You don’t necessarily have to be an extrovert, an outgoing entrepreneur, or a great public speaker in order to succeed in your career. Introverts are people who have unique strengths and capabilities and prefer to work alone. Introverted people have great observational skills, and can succeed throughout their career without the need to interact much with others. For these reasons, Akhtaboot the career network highlights the best types of jobs for introverted people:
Self-employment or Freelancing
Introverts usually have a difficult time promoting or selling themselves; which is why some introverts find it hard to excel at interviews and get hired for jobs. People with introverted personalities are usually reserved, self-disciplined, and detail oriented. If you’re an introvert who has a skill for writing, designing, or has the motivation to work independently, then you can either become a freelancer, or invest in starting your own business. Since introverts thrive on solitude, freelancing will give them their own time and space to brainstorm, execute and present their work.
An Online Career
An online career will require minimal person-to-person interaction, which is why this career path may be ideal from some introverted people. An online career won’t minimize your interaction with groups of people completely, which is a good thing for most introverts because not all of them are anti-social. With virtual social situations, introverted people can easily hold a conversation with customers, clients, followers or social media managers without the need for direct face-to-face interaction. An online career can be ideal for web writers, bloggers, video editors or even social media experts.
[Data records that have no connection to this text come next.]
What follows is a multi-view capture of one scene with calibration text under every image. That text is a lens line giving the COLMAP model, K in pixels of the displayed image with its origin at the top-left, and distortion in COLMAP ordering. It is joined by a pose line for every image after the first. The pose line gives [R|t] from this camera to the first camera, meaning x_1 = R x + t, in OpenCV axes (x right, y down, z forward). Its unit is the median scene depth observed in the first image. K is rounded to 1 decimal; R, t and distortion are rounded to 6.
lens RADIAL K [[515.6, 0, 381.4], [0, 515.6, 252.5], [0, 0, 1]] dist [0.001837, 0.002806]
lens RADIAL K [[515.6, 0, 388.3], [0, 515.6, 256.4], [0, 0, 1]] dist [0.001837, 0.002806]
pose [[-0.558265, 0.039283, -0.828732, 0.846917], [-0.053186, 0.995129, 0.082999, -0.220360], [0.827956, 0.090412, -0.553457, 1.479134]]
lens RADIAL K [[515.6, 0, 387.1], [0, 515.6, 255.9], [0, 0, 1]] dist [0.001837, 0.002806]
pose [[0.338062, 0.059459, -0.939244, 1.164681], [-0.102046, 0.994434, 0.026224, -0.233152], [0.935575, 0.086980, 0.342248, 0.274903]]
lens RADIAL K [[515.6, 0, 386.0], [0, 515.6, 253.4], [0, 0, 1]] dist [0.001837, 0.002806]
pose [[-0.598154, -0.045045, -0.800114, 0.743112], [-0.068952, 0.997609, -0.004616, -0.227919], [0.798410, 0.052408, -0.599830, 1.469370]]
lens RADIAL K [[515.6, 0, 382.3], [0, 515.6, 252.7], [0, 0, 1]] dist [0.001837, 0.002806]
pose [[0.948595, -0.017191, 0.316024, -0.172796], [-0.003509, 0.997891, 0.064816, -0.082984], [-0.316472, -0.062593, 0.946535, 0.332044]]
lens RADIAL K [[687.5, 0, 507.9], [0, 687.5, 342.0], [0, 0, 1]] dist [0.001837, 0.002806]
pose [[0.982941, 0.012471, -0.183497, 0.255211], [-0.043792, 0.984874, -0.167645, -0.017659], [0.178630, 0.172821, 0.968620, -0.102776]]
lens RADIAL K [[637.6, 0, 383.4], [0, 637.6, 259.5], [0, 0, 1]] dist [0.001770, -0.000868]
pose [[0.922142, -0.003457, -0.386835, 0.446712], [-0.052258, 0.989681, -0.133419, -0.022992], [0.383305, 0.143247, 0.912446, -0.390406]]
Jobs With Limited Communication
If you’re an introvert who prefers to avoid frequently communicating with others, then pursing a job with limited communication would be ideal for you. For instance, software developers, researchers, photographers or even accountants do require some sort of communication within the organization, yet it won’t require any public speaking or frequent social interactions. Jobs with limited communication will keep you from having to put up with small talk for social activities that might otherwise make you feel uncomfortable.